To be done
A - According to the page on food facility inspections, to whom is the health inspection report provided after an inspection?
B - Resume the page on food facility inspections, picking up after its final sentence.

Excerpt
Food Facility Inspection Results


Map for reference purposes only. The map may not reflect all currently active retail food facilities permitted by Environmental Health Services. The County of San Luis Obispo does not assume liability for any damages caused by any errors or omissions in the data. The County of San Luis Obispo makes no warranty of any kind, express or implied, that these data are accurate and reliable, nor does the fact of distribution constitute such a warranty. Independent verification of all data contained on this map should be obtained by any user thereof. Users assume responsibility to determine the appropriate use of these data.


Any operation that stores, prepares, packages, serves, vends, or otherwise provides food intended for human consumption to the general public. These facilities include but are not limited to restaurants, bars, markets/grocery stores, and school cafeterias.

Please note that the Award of Excellence does not apply to Farmers' Markets and inspection results for this facility type are not posted.  Also, mobile food operators and cottage food operators are not mapped in EatSafeSLO but the inspection results can be viewed in the Inspection Results Database.

A food facility health inspection is an evaluation of food preparation and food employee practices, facility condition, food storage and many other factors that contribute to the overall safety of the food products being sold or dispensed for consumption to the public.

The purpose of a health inspection report is to document the health inspection findings and to provide an overall summary of the health inspection. The report is provided to the facility owner or operator following a health inspection.

Health inspection reports are public record and are required to be maintained onsite at the facility and must be made available upon request at any time. However it is not required that health inspection reports be conspicuously posted.

The County of San Luis Obispo Environmental Health Services food facility health inspection report contains at minimum the following information:

  • The date and time of the health inspection,
  • The name and address of the food facility,
  • The permit holder's name,
  • The health permit expiration date and health permit fee payment status,
  • The type of food facility (restaurant, retail market, etc.),
  • The type of health inspection (regular inspection (routine) or follow up inspection (reinspection)),
  • The score of the health inspection,
  • The food safety certified manager,
  • A list, if applicable, of all violations observed during the health inspection and an overall summary of the health inspection,
  • The name, title, and signature of the person in charge accepting the report,
  • A summary of corresponding laws and regulations taken from the California Retail Food Code,
  • If applicable, an award of excellence may also be issued with the report. View the Award of Excellence web page for more information.

There are several types of health inspections which get posted on this site: a regular, or routine inspection; a follow up inspection, or reinspection; change of ownership inspections; and opening inspections for initial health permit approval.

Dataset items
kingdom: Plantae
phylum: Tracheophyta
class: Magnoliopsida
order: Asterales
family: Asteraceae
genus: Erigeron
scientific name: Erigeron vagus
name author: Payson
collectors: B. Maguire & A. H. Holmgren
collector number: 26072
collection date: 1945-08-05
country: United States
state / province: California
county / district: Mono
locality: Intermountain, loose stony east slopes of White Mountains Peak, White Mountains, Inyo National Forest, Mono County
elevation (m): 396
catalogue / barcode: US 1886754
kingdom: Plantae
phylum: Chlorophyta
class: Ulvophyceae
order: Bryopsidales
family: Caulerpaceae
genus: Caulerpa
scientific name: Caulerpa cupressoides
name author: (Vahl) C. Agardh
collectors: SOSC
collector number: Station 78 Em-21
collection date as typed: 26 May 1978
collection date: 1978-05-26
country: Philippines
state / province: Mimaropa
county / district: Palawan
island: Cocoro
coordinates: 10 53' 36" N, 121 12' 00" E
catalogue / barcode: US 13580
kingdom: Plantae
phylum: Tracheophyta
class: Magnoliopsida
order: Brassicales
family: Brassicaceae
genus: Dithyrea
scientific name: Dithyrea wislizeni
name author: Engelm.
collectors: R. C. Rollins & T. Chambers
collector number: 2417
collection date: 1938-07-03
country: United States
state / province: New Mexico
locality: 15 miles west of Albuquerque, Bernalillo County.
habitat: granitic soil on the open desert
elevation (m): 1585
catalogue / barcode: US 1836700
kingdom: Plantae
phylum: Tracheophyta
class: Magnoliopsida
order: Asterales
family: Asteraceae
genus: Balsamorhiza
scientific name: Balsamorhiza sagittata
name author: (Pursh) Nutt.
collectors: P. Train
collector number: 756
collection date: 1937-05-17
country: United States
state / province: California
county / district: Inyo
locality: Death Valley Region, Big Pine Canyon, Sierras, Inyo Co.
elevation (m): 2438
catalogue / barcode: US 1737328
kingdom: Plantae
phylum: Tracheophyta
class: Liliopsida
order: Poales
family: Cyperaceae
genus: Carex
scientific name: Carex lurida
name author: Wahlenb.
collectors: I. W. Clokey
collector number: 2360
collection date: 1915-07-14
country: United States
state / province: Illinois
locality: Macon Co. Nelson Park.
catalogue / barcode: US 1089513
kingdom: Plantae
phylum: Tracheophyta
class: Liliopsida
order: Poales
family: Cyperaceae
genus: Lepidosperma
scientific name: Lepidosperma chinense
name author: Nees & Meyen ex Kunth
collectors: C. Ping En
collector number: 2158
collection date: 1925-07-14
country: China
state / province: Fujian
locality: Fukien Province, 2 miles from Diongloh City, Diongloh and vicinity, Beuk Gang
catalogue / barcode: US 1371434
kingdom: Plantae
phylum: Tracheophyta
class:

Results for each task
A - The facility owner or operator.

B -
Regular health inspections are routine unannounced health inspections.

Follow up inspections, or reinspections, are conducted only when the health inspector has determined during a regular health inspection that a follow up inspection is required to verify compliance with documented California Retail Food Code violations noted during the regular health inspection.

It is the policy of the County of San Luis Obispo Environmental Health Services Division to not present a health inspection score as a letter restaurant grade or restaurant rating, but rather as an overall restaurant score which is based on a maximum of 100 points scoring system.

Points are deducted based on observations of violations occurring within, or in conjunction with, the food facility at the time of the health inspection. More points are deducted for violations that may result in a higher food safety risk if they are not corrected. These can include such things as non-compliance with hand washing, food temperatures, surface sanitization, safe food sources, and employee health.

Fewer points are deducted for minor violations that are usually associated with the condition of the facility, the equipment, and less risky food handling violations.

Additional points are deducted if a violation is determined to be a repeat violation which either wasn't corrected following the last inspection, or was corrected but is found to be in violation again. 

A Food Facility health inspection may result in closure if any violation is observed which is found to create an imminent health hazard which cannot be corrected during the inspection. Common examples include, but are not limited to:

  • Surfacing or inability to properly discharge liquid waste (sewage)
  • Vermin infestation (rodents, cockroaches, etc.)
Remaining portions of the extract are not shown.